Por suerte, en la actualidad, la protección del medio ambiente se ha configurado como un valor, como una necesidad, como un eje estratégico en la acción política de cualquier gobierno, y si se me permite, se ha configurado como una obligación de quienes tienen la responsabilidad y capacidad de llevar a cabo medidas y actuaciones encaminadas a lograr dicho fin.

Cada día más gente es consciente del elevado impacto del ser humano sobre el medio ambiente, y la necesidad de hacer algo para controlarlo y reducirlo. Se podría decir que la conciencia social en materia medio ambiental es creciente y sirve de empuje y, en muchos casos, de acicate para que nadie permanezca de brazos cruzados ante una realidad a la que hay que hacer frente. La sociedad empuja y las administraciones debemos estar a la altura.

Es habitual escuchar por parte de las administraciones, los gobiernos e incluso los diferentes partidos políticos, como anuncian su firme compromiso con la protección del medio ambiente.

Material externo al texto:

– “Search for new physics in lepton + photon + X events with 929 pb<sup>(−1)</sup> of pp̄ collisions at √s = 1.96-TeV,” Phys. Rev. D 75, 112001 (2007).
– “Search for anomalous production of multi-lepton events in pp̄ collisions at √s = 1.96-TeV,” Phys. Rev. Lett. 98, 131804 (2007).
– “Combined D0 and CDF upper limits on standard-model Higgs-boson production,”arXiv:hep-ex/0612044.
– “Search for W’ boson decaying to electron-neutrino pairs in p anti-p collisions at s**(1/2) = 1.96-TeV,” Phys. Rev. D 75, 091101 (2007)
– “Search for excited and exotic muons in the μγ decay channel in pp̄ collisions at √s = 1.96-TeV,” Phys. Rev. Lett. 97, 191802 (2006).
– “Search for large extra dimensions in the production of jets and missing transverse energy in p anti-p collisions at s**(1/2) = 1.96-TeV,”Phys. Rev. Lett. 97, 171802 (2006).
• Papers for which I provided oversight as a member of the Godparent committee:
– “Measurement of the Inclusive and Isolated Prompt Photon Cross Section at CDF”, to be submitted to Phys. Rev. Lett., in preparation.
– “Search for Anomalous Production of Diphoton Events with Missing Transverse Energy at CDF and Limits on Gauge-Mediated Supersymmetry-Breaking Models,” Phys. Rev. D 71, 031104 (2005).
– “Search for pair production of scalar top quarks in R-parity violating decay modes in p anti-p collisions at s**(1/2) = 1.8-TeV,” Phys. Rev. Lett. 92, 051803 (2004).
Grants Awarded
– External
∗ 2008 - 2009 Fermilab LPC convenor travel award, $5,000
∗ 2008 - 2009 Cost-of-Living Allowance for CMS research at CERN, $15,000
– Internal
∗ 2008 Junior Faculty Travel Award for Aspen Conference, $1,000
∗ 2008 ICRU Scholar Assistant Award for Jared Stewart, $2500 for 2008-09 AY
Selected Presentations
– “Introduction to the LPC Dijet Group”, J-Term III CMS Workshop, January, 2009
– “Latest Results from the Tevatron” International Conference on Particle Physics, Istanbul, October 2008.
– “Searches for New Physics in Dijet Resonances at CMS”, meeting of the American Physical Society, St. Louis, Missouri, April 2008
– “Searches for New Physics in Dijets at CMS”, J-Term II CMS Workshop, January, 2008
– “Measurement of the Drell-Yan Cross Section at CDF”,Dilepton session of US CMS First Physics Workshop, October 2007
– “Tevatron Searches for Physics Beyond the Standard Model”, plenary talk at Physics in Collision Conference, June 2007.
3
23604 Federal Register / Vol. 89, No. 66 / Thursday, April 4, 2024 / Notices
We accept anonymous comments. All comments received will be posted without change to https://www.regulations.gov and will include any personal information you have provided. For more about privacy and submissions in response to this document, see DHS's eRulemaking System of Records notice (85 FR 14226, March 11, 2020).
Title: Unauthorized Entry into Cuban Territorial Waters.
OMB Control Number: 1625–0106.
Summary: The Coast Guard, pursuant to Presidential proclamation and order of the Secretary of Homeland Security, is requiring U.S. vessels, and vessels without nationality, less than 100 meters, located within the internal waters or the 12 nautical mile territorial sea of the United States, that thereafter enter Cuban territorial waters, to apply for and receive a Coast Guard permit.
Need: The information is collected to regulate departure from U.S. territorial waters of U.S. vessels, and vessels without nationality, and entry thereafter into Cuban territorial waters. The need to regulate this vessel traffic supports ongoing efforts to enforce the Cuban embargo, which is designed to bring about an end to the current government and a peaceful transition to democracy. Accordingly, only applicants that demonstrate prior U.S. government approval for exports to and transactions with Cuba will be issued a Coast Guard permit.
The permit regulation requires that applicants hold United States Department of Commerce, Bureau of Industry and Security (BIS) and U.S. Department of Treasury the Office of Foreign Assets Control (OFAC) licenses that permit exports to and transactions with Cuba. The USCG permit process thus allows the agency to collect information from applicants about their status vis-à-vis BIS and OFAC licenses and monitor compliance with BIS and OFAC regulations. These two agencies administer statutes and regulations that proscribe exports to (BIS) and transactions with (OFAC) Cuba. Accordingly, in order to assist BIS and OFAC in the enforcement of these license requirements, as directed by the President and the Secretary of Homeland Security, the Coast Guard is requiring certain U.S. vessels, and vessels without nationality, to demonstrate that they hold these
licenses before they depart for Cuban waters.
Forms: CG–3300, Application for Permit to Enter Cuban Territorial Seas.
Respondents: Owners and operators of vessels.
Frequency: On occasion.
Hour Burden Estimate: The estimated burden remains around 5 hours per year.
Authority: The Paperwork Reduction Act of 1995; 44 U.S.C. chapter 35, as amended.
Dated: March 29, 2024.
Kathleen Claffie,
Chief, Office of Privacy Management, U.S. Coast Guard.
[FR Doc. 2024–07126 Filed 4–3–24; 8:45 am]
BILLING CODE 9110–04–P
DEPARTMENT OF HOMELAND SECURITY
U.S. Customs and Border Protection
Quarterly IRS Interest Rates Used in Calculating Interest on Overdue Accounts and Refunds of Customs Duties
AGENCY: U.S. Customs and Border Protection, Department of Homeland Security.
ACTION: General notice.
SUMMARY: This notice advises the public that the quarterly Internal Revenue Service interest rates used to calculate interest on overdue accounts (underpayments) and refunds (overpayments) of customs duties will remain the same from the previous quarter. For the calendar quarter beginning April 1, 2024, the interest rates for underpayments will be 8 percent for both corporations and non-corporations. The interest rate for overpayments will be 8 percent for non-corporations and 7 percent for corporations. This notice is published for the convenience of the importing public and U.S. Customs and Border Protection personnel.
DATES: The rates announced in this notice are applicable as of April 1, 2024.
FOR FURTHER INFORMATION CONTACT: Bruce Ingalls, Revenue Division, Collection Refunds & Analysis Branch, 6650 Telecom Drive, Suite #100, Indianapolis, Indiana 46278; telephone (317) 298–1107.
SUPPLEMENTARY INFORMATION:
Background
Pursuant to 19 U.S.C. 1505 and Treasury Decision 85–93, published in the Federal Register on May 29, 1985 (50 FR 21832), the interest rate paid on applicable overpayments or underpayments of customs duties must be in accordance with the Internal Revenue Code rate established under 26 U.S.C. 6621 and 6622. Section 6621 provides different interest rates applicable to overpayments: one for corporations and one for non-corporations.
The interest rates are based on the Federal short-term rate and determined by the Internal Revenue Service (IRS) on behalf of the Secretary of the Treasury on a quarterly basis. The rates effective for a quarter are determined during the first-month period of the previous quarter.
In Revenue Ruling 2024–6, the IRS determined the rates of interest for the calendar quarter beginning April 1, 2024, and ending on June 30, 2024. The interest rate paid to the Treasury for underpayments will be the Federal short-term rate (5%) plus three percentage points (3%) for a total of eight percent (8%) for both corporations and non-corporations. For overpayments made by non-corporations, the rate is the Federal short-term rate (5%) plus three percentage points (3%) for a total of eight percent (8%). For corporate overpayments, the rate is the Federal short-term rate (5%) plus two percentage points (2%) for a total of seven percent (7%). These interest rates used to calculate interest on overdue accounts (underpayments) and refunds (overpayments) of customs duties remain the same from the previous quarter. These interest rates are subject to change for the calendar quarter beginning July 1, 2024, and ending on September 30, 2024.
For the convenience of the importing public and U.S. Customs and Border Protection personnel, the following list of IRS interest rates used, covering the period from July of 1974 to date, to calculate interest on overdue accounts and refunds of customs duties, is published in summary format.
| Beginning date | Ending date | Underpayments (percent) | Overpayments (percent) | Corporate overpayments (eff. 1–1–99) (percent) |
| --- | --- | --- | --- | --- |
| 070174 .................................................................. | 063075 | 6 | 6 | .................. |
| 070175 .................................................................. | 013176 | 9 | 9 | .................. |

Pero coincidiréis conmigo en que no es lo mismo anunciarlo, que demostrarlo. Lamentablemente, en más ocasiones de las deseables, existe una gran distancia entre las palabras y los hechos, o entre los hechos para un fin y el resultado obtenido.

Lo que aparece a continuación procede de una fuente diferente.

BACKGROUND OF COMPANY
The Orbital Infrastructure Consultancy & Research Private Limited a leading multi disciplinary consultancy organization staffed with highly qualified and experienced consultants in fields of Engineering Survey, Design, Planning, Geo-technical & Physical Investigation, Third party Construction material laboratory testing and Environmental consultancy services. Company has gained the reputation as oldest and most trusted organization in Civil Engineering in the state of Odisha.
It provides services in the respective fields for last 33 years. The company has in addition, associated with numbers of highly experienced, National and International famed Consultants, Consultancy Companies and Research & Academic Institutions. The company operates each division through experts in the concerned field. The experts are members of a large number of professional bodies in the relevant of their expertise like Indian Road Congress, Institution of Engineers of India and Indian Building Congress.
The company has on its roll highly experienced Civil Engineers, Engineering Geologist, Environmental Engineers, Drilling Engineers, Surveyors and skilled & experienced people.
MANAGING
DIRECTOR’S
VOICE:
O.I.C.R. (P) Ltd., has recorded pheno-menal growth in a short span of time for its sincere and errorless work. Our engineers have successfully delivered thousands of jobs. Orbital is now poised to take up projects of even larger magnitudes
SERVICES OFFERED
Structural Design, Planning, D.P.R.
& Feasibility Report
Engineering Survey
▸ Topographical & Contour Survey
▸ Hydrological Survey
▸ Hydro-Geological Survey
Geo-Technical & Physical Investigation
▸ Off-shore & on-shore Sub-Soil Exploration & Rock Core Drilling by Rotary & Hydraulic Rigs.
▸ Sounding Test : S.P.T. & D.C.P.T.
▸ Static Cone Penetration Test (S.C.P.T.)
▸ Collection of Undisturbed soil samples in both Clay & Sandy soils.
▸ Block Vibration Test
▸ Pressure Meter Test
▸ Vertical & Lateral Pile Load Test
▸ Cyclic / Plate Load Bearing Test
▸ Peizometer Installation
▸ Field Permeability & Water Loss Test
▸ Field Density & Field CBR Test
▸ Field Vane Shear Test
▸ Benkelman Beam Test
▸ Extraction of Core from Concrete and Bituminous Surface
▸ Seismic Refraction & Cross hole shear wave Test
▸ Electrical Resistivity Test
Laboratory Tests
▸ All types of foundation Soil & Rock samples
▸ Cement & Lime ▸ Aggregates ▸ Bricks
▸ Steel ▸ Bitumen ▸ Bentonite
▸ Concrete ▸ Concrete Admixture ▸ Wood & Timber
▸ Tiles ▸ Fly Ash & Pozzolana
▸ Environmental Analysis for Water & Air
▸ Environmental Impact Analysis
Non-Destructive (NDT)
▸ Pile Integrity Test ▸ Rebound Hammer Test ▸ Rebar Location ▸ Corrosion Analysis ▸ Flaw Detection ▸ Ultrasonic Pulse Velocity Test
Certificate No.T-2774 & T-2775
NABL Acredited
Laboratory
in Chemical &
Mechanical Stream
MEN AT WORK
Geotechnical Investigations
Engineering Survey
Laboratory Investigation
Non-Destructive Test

Se presupone una buena intencionalidad en cualquier medida encaminada en mejorar y proteger el medio ambiente pero, por ejemplo, de nada sirve el anunciado compromiso de la Comunidad de Madrid con el medio ambiente si después el Parque Regional del Sureste parece más un vertedero que el espacio natural protegido que debería ser; o de poco sirve que el Ayuntamiento haga el esfuerzo de plantar 500 árboles si no se hace el seguimiento para garantizar su conservación. En definitiva, no consiste en compromisos de boquilla o actuaciones puntuales, se trata de planificar, de tener una estrategia medio ambiental, unas actuaciones y medidas englobadas en un todo. Se trata de la necesidad de impulsar una nueva forma de actuar en el mundo, que tiene su traducción en la Agenda 2030, ya conocida como el nuevo contrato social global, como firme compromiso con la sostenibilidad desde el punto de vista económico, social y medioambiental.

Por tanto, las políticas medioambientales deben ser un eje prioritario en la acción de gobierno, y ello debe tener su traducción en la estructura municipal, cosa que a día de hoy no ocurre en nuestro Ayuntamiento. Sería positivo, por tanto, contar con una Concejalía de Medio Ambiente, como venía ocurriendo en legislaturas anteriores, y que fuese de la mano de la Sostenibilidad, para avanzar en ese compromiso que no solo nos implica en el presente sino que incidirá en el futuro.